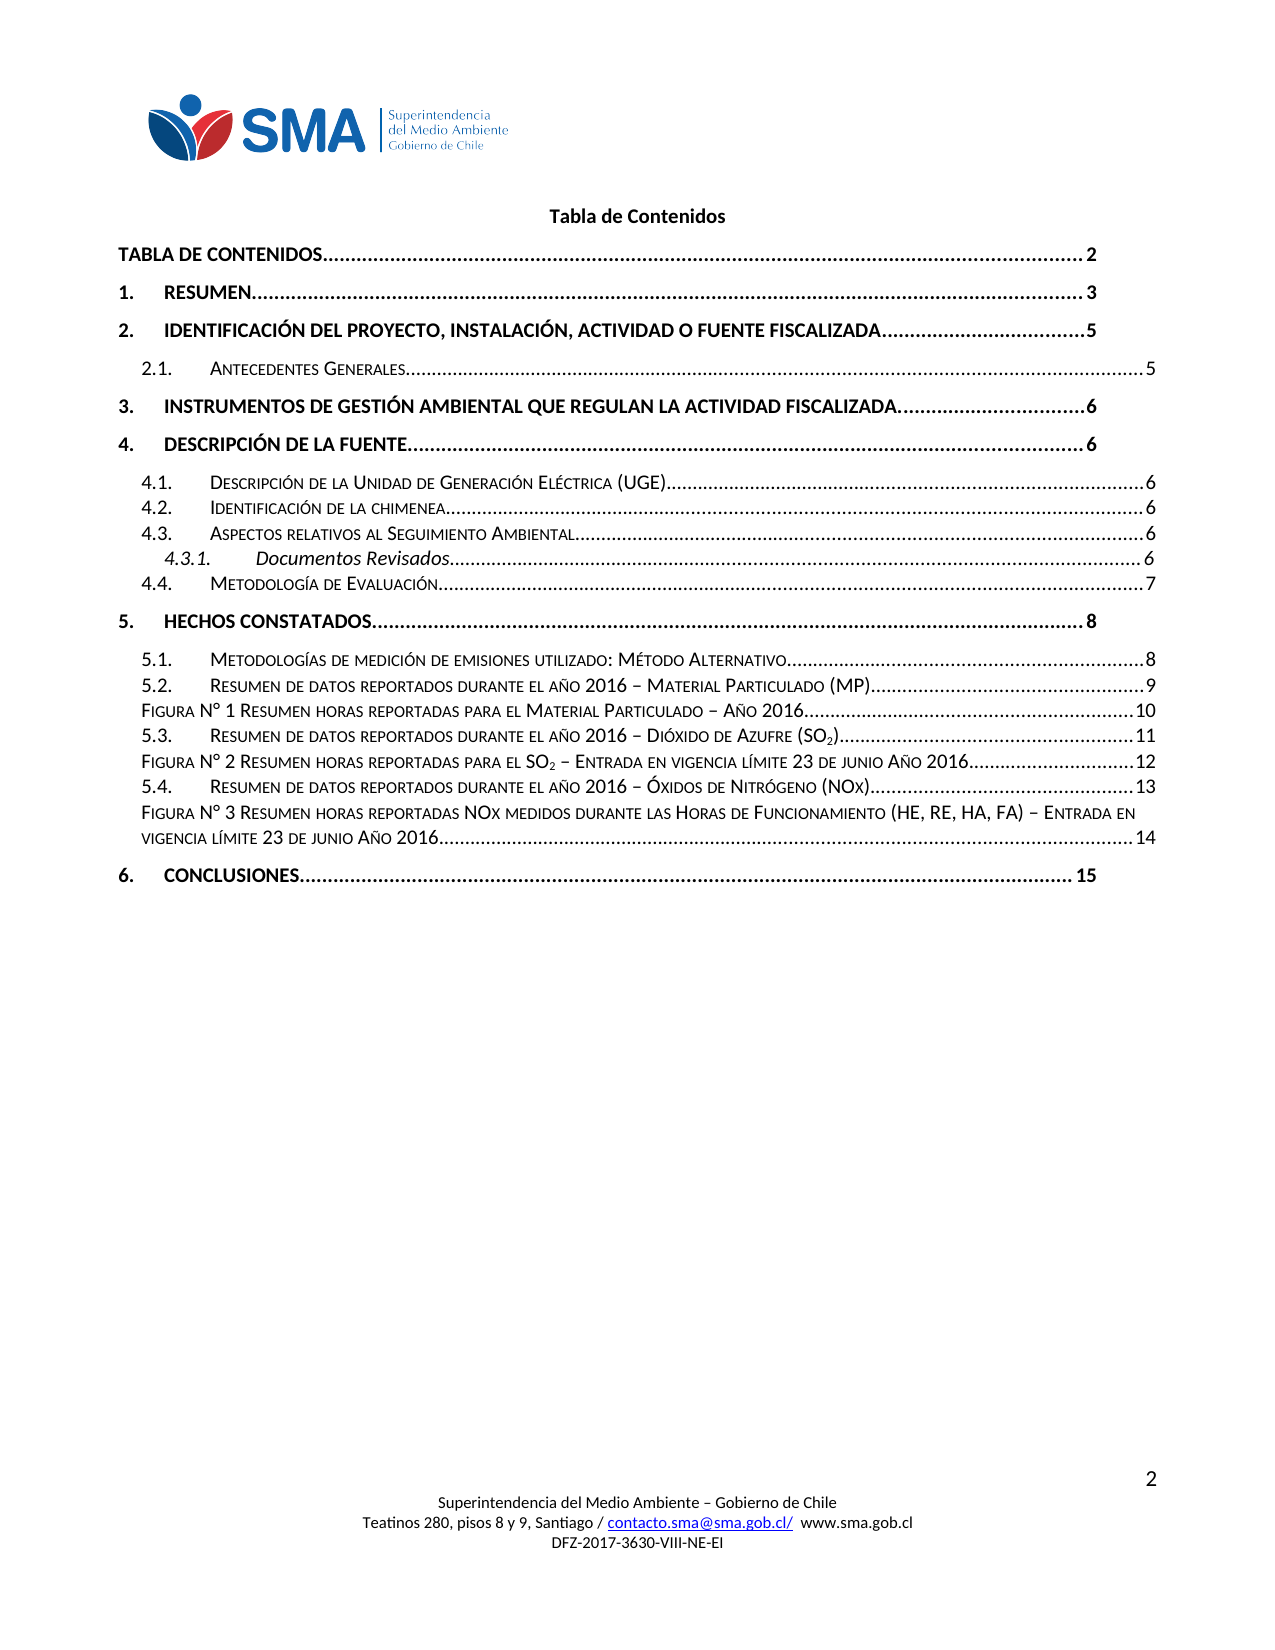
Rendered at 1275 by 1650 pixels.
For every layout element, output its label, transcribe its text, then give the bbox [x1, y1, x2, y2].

text 1. RESUMEN. 3 [118, 279, 1157, 305]
text 4.2. Identificación de la chimenea. 6 [141, 494, 1157, 520]
text 3. INSTRUMENTOS DE GESTIÓN AMBIENTAL QUE REGULAN LA ACTIVIDAD FISCALIZADA. 6 [118, 393, 1157, 418]
text Figura N° 3 Resumen horas reportadas NOx medidos durante las Horas de Funcionamiento (HE, RE, HA, FA) – Entrada en vigencia límite 23 de junio Año 2016 14 [141, 799, 1157, 850]
text 4.3. Aspectos relativos al Seguimiento Ambiental 6 [141, 520, 1157, 545]
text 2. IDENTIFICACIÓN DEL PROYECTO, INSTALACIÓN, ACTIVIDAD O FUENTE FISCALIZADA 5 [118, 317, 1157, 343]
text Tabla de Contenidos 2 [118, 241, 1157, 267]
text 2.1. Antecedentes Generales 5 [141, 355, 1157, 381]
text Figura N° 2 Resumen horas reportadas para el SO2 – Entrada en vigencia límite 23 de junio Año 2016 12 [141, 748, 1157, 773]
text 4.1. Descripción de la Unidad de Generación Eléctrica (UGE). 6 [141, 469, 1157, 494]
text 6. CONCLUSIONES. 15 [118, 862, 1157, 888]
text 5.1. Metodologías de medición de emisiones utilizado: Método Alternativo. 8 [141, 646, 1157, 672]
text 4.3.1. Documentos Revisados 6 [164, 545, 1157, 571]
text 5.3. Resumen de datos reportados durante el año 2016 – Dióxido de Azufre (SO2). 11 [141, 723, 1157, 748]
text 5.2. Resumen de datos reportados durante el año 2016 – Material Particulado (MP). 9 [141, 672, 1157, 697]
picture [118, 73, 528, 176]
text 4. DESCRIPCIÓN DE LA FUENTE. 6 [118, 431, 1157, 456]
text 5. HECHOS CONSTATADOS. 8 [118, 608, 1157, 634]
text 4.4. Metodología de Evaluación 7 [141, 571, 1157, 596]
text 5.4. Resumen de datos reportados durante el año 2016 – Óxidos de Nitrógeno (NOx). 13 [141, 773, 1157, 799]
subtitle Tabla de Contenidos [118, 203, 1157, 229]
text Figura N° 1 Resumen horas reportadas para el Material Particulado – Año 2016 10 [141, 697, 1157, 723]
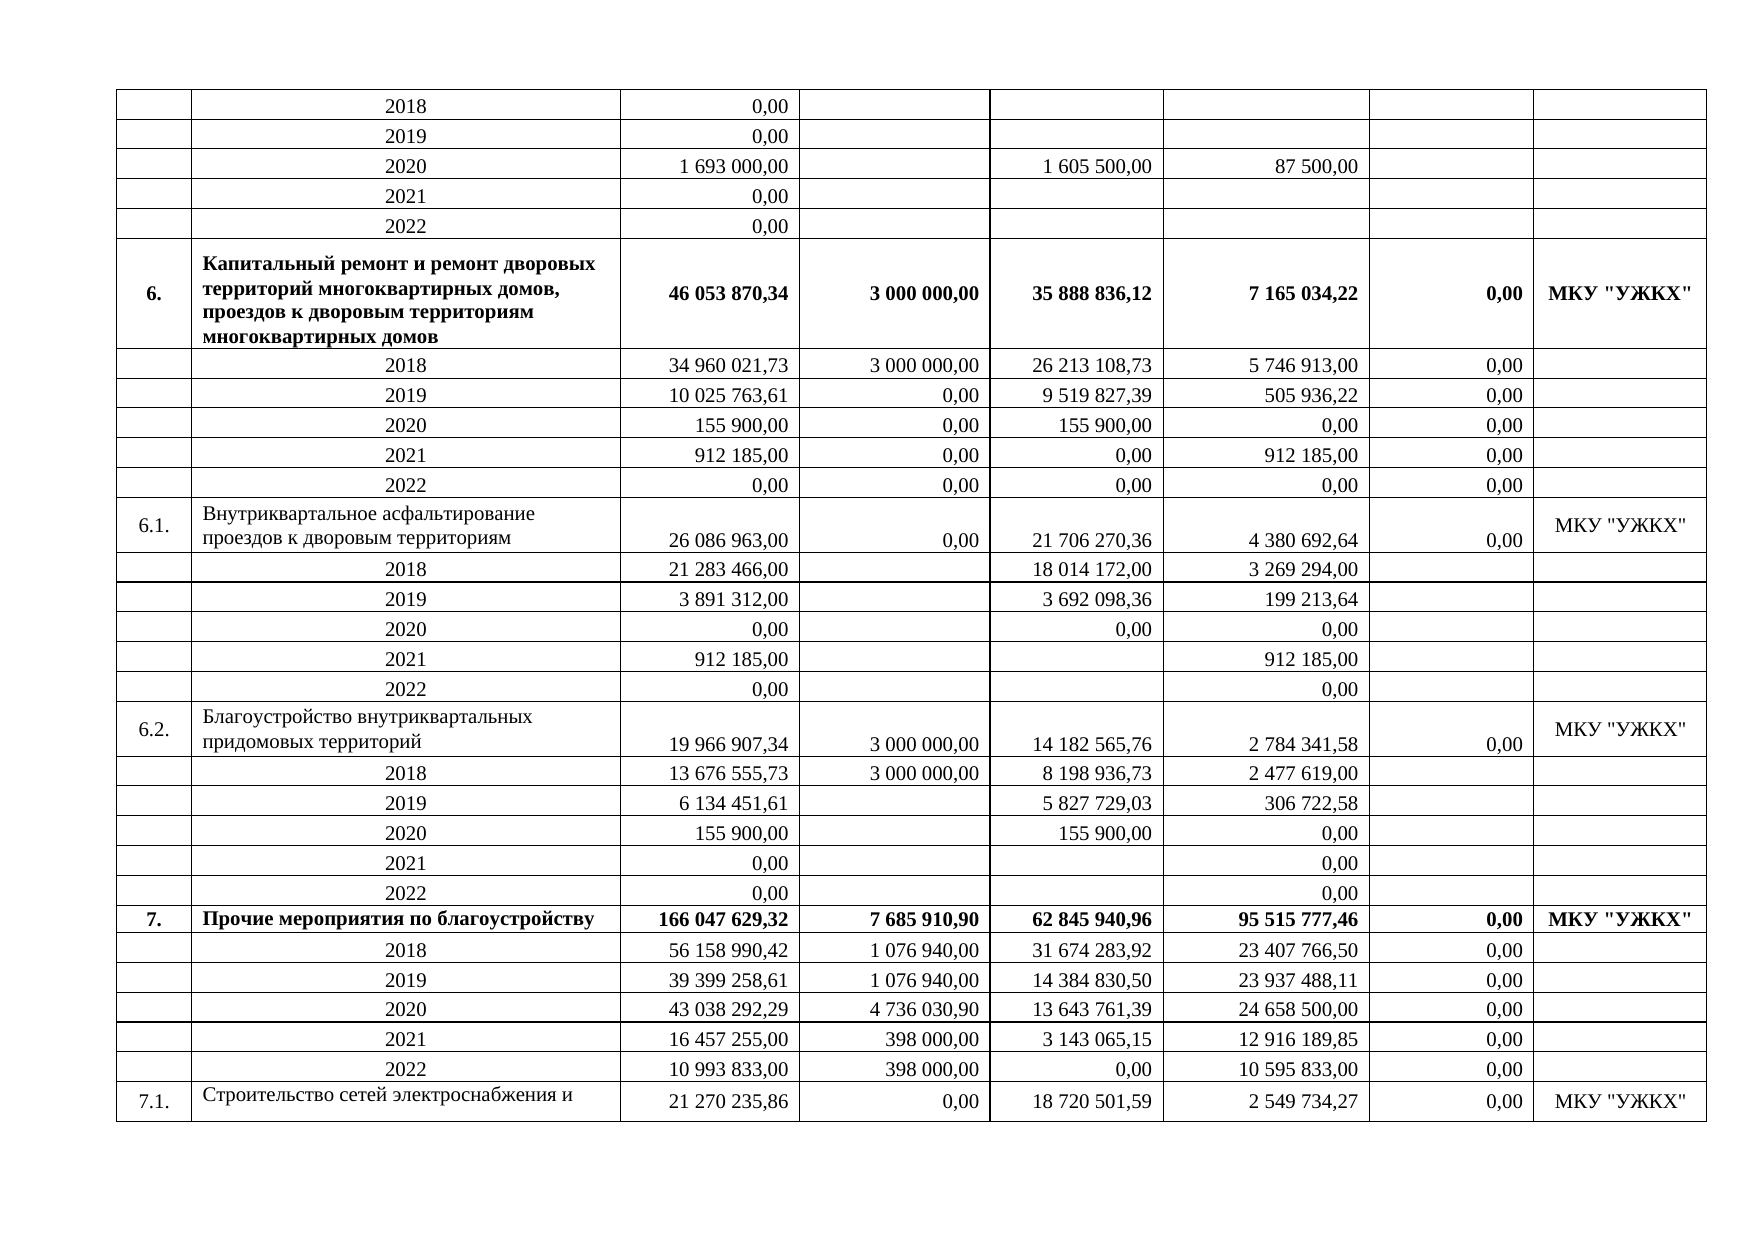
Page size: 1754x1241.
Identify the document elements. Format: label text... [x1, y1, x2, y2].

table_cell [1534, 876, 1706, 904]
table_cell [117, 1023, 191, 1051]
table_cell 0,00 [800, 379, 989, 407]
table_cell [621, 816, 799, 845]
table_cell [1534, 149, 1706, 178]
table_cell 2020 [192, 149, 620, 178]
table_cell [1534, 438, 1706, 467]
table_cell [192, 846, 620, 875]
table_cell [1164, 90, 1369, 118]
table_cell 0,00 [800, 498, 989, 552]
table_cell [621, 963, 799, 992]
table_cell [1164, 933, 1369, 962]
table_cell 0,00 [621, 90, 799, 118]
table_cell 10 025 763,61 [621, 379, 799, 407]
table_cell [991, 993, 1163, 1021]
table_cell Капитальный ремонт и ремонт дворовых территорий многоквартирных домов, проездов к дворовым территориям многоквартирных домов [192, 239, 620, 348]
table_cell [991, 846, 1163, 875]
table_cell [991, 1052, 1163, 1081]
table_cell [117, 379, 191, 407]
table_cell [1370, 672, 1533, 701]
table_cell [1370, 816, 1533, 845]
table_cell [991, 90, 1163, 118]
table_cell 8 198 936,73 [991, 757, 1163, 785]
table_cell 0,00 [1370, 239, 1533, 348]
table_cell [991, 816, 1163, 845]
table_cell [1370, 553, 1533, 581]
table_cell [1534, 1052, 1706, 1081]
table_cell МКУ "УЖКХ" [1534, 498, 1706, 552]
table_cell [1370, 583, 1533, 611]
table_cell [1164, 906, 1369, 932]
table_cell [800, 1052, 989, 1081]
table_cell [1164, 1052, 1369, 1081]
table_cell [1534, 179, 1706, 208]
table_cell 6.1. [117, 498, 191, 552]
table_cell 3 891 312,00 [621, 583, 799, 611]
table_cell [1534, 90, 1706, 118]
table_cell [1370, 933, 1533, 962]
table_cell МКУ "УЖКХ" [1534, 239, 1706, 348]
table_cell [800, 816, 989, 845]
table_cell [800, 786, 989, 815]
table_cell [991, 642, 1163, 671]
table_cell 2019 [192, 120, 620, 148]
table_cell 0,00 [621, 120, 799, 148]
table_cell [1534, 553, 1706, 581]
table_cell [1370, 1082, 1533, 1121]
table_cell 2022 [192, 672, 620, 701]
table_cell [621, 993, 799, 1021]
table_cell [991, 672, 1163, 701]
table_cell [1534, 408, 1706, 437]
table_cell [800, 149, 989, 178]
table_cell [117, 468, 191, 497]
table_cell Внутриквартальное асфальтирование проездов к дворовым территориям [192, 498, 620, 552]
table_cell 155 900,00 [991, 408, 1163, 437]
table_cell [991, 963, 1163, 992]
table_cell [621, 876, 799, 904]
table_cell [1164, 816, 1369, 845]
table_cell [800, 120, 989, 148]
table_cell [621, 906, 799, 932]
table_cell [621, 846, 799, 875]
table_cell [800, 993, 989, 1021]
table_cell [1370, 209, 1533, 238]
table_cell [1370, 612, 1533, 641]
table_cell 0,00 [1164, 408, 1369, 437]
table_cell 34 960 021,73 [621, 349, 799, 377]
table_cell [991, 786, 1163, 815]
table_cell 2018 [192, 349, 620, 377]
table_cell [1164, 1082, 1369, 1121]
table_cell 2 784 341,58 [1164, 702, 1369, 756]
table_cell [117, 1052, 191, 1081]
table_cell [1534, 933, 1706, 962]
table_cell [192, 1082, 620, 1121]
table_cell [1534, 209, 1706, 238]
table_cell 0,00 [1370, 438, 1533, 467]
table_cell [1534, 642, 1706, 671]
table_cell [117, 90, 191, 118]
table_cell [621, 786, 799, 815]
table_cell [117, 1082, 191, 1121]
table_cell 3 000 000,00 [800, 757, 989, 785]
table_cell 0,00 [621, 612, 799, 641]
table_cell 2021 [192, 438, 620, 467]
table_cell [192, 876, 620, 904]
table_cell [1534, 468, 1706, 497]
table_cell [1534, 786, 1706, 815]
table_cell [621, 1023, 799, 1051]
table_cell 0,00 [800, 468, 989, 497]
table_cell 0,00 [1370, 498, 1533, 552]
table_cell 0,00 [800, 408, 989, 437]
table_cell 2020 [192, 612, 620, 641]
table_cell [800, 612, 989, 641]
table_cell [800, 179, 989, 208]
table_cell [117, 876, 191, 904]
table_cell [117, 757, 191, 785]
table_cell 0,00 [621, 468, 799, 497]
table_cell [991, 209, 1163, 238]
table_cell [117, 349, 191, 377]
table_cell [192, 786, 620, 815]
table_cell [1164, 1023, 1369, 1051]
table_cell 2022 [192, 468, 620, 497]
table_cell 0,00 [621, 179, 799, 208]
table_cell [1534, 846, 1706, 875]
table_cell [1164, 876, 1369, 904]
table_cell 21 706 270,36 [991, 498, 1163, 552]
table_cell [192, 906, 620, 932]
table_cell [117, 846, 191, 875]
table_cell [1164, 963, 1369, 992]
table_cell 2019 [192, 583, 620, 611]
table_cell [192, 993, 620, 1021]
table_cell 6.2. [117, 702, 191, 756]
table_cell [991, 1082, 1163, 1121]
table_cell [1164, 120, 1369, 148]
table_cell 912 185,00 [1164, 642, 1369, 671]
table_cell [800, 583, 989, 611]
table_cell 0,00 [1370, 702, 1533, 756]
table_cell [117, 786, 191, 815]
table_cell [1534, 612, 1706, 641]
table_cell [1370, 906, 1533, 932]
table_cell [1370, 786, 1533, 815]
table_cell 505 936,22 [1164, 379, 1369, 407]
table_cell [1370, 90, 1533, 118]
table_cell 0,00 [1370, 468, 1533, 497]
table_cell 19 966 907,34 [621, 702, 799, 756]
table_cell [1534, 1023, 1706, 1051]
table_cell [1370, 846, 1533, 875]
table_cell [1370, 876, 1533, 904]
table_cell [1370, 120, 1533, 148]
table_cell 0,00 [1164, 612, 1369, 641]
table_cell 18 014 172,00 [991, 553, 1163, 581]
table_cell [1370, 642, 1533, 671]
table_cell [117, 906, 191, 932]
table_cell [991, 179, 1163, 208]
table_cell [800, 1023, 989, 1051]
table_cell [117, 583, 191, 611]
table_cell 5 746 913,00 [1164, 349, 1369, 377]
table_cell 0,00 [1370, 408, 1533, 437]
table_cell [1534, 379, 1706, 407]
table_cell 2020 [192, 408, 620, 437]
table_cell 0,00 [1370, 349, 1533, 377]
table_cell 2018 [192, 757, 620, 785]
table_cell 3 269 294,00 [1164, 553, 1369, 581]
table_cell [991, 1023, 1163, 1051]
table_cell [117, 408, 191, 437]
table_cell 4 380 692,64 [1164, 498, 1369, 552]
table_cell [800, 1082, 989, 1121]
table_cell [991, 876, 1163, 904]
table_cell 1 605 500,00 [991, 149, 1163, 178]
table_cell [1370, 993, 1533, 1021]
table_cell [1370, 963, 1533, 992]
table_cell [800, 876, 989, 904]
★ ★ ★
> What to work on
Set each line down exactly, starting with the one that contains "table_cell [991, 876, 1163, 904]" and ending with the last line of the listing; add nothing else.

> Solved exercise
table_cell [991, 876, 1163, 904]
table_cell 1 605 500,00 [991, 149, 1163, 178]
table_cell [1370, 993, 1533, 1021]
table_cell [1370, 963, 1533, 992]
table_cell [800, 876, 989, 904]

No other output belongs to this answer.